The Cold War Isn’t Back. So Don’t Think Like It Is.
Being Bulgarian, I can tell you that international news media cover elections in small European countries the same way a literature professor reads a spy novel during a summer holiday: It’s a pleasant diversion, but one quickly forgets the characters, and it doesn’t really matter if the narrative gets scrambled. Normally, this is not a problem, but it can become one next year.
In 2017 there will be elections not only in Germany, France and the Netherlands but also most likely in Greece, Italy and, again, Bulgaria. This will be a moment of truth for Europe. Social media is being invaded by fake news and conspiracy theories, while mainstream outlets are obsessed with the Kremlin’s interference in the electoral politics of Western democracies. Moscow’s meddling has become a universal explanation for everything that happens on Europe’s periphery and, it seems, elsewhere, too. So it’s critical that people get the story right. But that will not be easy.
Take the November presidential elections here in Bulgaria: The international news media portrayed the victory of Rumen Radev, a United States-trained Air Force general who ran as an independent, as yet another triumph for President Vladimir V. Putin of Russia, and further proof of his growing influence in Eastern Europe. That the Bulgarian election more or less coincided with Moldova’s, in which a Russia-backed candidate won, as well as the reports of a failed pro-Russian coup attempt in Montenegro, led many to the conclusion that Russia was regaining its traditional sphere of influence.
以保加利亚11月举行的总统选举为例：以独立候选人身份参选的鲁门·拉德夫(Rumen Radev)是一名接受过美国训练的空军上将，但国际新闻媒体却把他的胜选描绘成俄罗斯总统弗拉基米尔·V·普京(Vladimir V. Putin)的另一场胜利，并称此事进一步证明他在东欧的影响力越来越大。保加利亚的选举或多或少与摩尔多瓦的选举——俄罗斯支持的一名候选人获胜——同期举行，这个事实连同黑山一场亲俄罗斯政变失败的报道，促使很多人断定俄罗斯正在收复其传统势力范围。
Is that really the case?
Foreign policy was hardly the critical concern for the majority of Bulgarians who cast ballots. And truth be told, Moscow’s influence isn’t creeping into Bulgaria — it’s long been here. A vast majority of Bulgarians value their membership in NATO and, even more, the European Union. But for historical and cultural reasons, most prefer not to see Russia as an enemy. So, unsurprisingly, both General Radev and his center-right opponent advocated lifting sanctions on Russia and improving relations with Moscow.
I share this Bulgarian story because the debate over the Kremlin’s alleged interference in the United States’ presidential election has revived a Cold War framework for understanding the world. Political outcomes in small countries tend to be explained as a zero-sum game between Russia and the West. There are three major problems with this approach.
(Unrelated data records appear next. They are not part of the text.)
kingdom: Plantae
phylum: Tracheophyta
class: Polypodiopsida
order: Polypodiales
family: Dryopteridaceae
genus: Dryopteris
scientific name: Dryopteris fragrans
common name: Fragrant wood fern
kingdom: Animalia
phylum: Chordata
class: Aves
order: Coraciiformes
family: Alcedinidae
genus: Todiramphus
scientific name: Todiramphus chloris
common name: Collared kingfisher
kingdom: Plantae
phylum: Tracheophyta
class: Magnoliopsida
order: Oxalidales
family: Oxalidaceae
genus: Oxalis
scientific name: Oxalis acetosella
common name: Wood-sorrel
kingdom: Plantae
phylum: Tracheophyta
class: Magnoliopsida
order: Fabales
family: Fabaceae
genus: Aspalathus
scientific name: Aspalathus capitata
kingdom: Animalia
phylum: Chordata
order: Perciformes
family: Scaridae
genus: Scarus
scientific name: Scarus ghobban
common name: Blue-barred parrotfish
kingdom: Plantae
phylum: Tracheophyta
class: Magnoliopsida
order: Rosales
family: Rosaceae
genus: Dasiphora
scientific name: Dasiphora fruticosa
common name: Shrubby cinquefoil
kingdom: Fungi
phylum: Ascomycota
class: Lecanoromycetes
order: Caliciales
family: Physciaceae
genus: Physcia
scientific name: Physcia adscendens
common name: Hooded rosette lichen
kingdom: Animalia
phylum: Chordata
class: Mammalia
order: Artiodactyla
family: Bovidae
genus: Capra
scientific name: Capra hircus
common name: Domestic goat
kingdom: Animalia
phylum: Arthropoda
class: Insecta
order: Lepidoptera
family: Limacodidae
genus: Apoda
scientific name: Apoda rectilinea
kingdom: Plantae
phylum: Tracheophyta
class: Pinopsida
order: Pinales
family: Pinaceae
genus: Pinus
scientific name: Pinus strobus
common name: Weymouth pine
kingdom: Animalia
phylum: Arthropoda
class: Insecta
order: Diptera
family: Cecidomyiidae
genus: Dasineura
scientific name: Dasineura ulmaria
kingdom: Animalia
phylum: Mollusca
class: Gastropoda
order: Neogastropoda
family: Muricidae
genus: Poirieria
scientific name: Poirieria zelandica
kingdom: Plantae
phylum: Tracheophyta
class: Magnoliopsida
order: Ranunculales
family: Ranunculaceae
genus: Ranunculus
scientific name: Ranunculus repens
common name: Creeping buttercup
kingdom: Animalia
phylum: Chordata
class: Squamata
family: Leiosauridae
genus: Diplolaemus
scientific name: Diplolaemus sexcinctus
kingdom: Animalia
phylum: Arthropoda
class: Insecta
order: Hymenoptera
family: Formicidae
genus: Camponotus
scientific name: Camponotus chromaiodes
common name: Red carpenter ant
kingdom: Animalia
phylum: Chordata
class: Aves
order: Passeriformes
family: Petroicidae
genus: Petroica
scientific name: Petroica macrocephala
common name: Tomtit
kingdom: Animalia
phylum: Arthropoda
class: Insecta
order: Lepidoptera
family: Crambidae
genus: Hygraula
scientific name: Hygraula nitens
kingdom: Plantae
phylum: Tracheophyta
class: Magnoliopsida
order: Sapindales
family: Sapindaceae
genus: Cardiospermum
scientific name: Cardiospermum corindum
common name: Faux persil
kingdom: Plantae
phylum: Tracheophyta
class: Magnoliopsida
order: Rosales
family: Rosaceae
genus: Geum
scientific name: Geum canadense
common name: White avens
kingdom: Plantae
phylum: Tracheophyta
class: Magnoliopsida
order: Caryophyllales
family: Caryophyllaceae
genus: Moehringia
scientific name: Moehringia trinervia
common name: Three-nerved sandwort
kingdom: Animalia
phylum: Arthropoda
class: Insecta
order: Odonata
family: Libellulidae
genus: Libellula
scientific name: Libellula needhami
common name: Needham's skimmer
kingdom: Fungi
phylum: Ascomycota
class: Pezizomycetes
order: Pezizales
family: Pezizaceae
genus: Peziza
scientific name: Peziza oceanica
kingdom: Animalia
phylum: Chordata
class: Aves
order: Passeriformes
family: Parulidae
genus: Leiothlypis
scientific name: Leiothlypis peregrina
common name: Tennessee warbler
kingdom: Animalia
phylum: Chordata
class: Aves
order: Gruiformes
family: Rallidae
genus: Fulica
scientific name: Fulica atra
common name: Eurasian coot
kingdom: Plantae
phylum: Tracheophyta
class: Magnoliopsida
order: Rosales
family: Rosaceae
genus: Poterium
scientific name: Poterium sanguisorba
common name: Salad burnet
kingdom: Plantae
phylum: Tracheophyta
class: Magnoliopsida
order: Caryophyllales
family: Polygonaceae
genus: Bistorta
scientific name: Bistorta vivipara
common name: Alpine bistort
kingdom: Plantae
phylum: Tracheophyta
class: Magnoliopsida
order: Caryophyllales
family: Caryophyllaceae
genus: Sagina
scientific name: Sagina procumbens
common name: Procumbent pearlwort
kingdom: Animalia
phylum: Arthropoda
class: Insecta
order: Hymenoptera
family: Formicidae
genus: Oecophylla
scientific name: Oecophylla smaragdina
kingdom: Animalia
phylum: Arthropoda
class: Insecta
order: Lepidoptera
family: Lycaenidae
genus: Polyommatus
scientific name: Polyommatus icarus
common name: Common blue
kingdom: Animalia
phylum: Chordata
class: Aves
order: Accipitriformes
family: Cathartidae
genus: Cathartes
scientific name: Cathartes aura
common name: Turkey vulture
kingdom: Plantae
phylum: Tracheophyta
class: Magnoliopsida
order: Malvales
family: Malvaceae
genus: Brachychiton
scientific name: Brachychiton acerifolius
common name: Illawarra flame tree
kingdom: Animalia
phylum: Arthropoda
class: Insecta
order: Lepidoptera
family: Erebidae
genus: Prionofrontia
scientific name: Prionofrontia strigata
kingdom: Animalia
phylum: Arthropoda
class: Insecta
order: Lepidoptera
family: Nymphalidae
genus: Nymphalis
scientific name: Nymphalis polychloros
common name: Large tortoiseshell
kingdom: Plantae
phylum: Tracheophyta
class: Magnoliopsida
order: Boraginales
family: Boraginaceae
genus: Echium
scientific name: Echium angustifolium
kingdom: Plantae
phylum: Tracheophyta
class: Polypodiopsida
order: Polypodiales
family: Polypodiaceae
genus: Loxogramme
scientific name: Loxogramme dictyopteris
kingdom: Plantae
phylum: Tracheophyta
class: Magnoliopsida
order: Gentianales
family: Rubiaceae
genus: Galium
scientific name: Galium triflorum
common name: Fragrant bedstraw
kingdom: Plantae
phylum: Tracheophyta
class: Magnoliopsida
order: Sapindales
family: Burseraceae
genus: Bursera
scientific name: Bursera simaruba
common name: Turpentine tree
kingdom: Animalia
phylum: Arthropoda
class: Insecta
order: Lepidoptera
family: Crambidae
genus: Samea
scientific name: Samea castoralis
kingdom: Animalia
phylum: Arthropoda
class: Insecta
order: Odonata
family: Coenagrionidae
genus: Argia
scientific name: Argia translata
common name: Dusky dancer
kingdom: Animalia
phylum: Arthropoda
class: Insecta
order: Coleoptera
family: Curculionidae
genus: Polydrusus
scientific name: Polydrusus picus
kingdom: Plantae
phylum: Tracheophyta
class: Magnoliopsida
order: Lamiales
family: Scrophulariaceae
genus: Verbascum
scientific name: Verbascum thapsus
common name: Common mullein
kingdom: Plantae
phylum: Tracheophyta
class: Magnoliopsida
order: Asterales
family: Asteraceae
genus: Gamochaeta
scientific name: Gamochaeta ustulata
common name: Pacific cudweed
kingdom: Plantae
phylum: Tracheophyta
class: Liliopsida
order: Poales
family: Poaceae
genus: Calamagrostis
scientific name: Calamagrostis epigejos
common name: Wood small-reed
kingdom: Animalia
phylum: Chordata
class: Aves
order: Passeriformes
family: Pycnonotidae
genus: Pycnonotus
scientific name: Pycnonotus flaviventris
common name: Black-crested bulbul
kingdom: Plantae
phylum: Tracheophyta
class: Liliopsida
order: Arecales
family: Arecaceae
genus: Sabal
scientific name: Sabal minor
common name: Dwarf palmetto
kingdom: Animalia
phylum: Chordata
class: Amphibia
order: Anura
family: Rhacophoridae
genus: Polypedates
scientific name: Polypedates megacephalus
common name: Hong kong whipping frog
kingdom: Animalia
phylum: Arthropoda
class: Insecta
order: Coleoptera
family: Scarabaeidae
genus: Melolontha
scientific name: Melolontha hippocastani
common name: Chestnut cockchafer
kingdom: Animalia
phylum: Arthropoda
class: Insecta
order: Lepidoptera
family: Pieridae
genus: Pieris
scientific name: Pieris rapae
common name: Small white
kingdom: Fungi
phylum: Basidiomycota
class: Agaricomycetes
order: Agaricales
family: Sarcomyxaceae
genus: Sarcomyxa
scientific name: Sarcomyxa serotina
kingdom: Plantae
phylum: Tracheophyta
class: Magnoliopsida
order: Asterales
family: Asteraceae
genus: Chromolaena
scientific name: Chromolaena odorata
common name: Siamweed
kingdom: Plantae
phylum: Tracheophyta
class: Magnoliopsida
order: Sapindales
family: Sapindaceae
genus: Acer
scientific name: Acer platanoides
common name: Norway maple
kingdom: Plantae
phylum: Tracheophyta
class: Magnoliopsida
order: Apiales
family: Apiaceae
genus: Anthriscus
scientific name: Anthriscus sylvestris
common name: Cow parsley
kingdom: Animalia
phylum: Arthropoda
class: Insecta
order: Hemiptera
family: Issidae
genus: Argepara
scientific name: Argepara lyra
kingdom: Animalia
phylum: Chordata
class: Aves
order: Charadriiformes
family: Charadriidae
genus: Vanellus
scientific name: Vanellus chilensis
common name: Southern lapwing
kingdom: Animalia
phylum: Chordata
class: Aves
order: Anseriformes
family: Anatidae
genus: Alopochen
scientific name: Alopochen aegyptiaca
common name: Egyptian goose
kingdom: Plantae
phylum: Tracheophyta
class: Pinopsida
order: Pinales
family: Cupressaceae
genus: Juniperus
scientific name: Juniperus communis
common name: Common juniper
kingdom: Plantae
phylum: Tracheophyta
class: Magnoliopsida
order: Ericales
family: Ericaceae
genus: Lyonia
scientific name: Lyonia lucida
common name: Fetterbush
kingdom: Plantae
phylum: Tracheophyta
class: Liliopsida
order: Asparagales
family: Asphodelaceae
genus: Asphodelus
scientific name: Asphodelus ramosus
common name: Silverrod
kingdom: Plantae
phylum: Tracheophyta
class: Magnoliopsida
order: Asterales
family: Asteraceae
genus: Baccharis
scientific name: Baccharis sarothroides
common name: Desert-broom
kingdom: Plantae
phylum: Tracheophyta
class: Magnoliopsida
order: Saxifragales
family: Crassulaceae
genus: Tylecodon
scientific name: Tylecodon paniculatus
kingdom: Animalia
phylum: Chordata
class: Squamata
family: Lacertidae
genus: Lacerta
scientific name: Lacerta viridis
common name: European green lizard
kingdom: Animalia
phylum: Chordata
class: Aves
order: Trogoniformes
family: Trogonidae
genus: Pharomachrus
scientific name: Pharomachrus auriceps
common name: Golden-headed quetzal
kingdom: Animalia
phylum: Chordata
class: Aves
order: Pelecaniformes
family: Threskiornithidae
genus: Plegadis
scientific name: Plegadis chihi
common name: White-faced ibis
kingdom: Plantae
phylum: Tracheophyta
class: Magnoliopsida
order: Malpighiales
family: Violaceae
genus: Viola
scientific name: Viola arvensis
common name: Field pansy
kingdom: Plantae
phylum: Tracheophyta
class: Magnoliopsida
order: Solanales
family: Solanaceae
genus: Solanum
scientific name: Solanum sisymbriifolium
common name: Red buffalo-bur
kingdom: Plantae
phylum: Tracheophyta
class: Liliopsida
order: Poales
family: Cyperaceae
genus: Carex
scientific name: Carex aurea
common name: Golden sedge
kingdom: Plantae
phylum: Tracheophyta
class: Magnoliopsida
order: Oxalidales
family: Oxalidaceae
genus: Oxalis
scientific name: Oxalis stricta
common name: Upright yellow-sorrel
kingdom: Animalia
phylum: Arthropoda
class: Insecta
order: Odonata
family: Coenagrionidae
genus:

First, it confuses more than it clarifies. In the 1970s and ‘80s a number of third-world nationalists were caricatured by the West as Communists, despite the fact that they were focused on fighting for independence, not Soviet Communism. The United States and its allies wasted energy warring with them. But misrecognizing nationalists as Communists sometimes became a self-fulfilling prophecy: After being labeled Communist, many of the third-world revolutionary governments indeed became pro-Soviet. The moral is that we should not be surprised if the constant labeling of populist parties and leaders in Europe as “pro-Russian” turns them into the Kremlin’s friends.
Second, the return of the Cold War narrative is becoming a factor in Russia’s growing international influence. The West’s current obsession with Mr. Putin is at the heart of the Russian president’s newly discovered soft power. If Moscow, as so much of the news media suggest, can really rig the American elections, how could a small Bulgaria, or for that matter even France, trust that anybody but the Kremlin would decide who the next president would be? Russia’s power of attraction today is rooted not in its ideology but in its powerful image. If you believe Mr. Putin’s most zealous opponents, he is winning all the time.
Finally, in a globalized world, foreign interference in elections is unavoidable. Private citizens — and not only governments — hack email accounts, spread fake news and conspiracy theories, and try to destroy the reputation of foreign leaders. Lone hackers and tiny rogue political groups can easily crash the servers of electoral commissions around the world. We are entering a period in which disruption is becoming an international contest, and many seek money and glory by demonstrating their ability to sow chaos beyond their borders. The Cold War narrative ignores this new reality because it tends to see any subversive activity as the work of states. A result is a growing risk of overreaction and conflict. In the world of mutually assured disruption, more than ever before what matters is the capacity to distinguish between state-inspired and state-run subversion.
So if we do not want 2017 to become, like 1917, a Russian year in history, the news media would be wise to shy away from grand, continentwide story lines that explain everything and look instead for the details that at least explain something. In the end, even in the age of global media, politics remains local.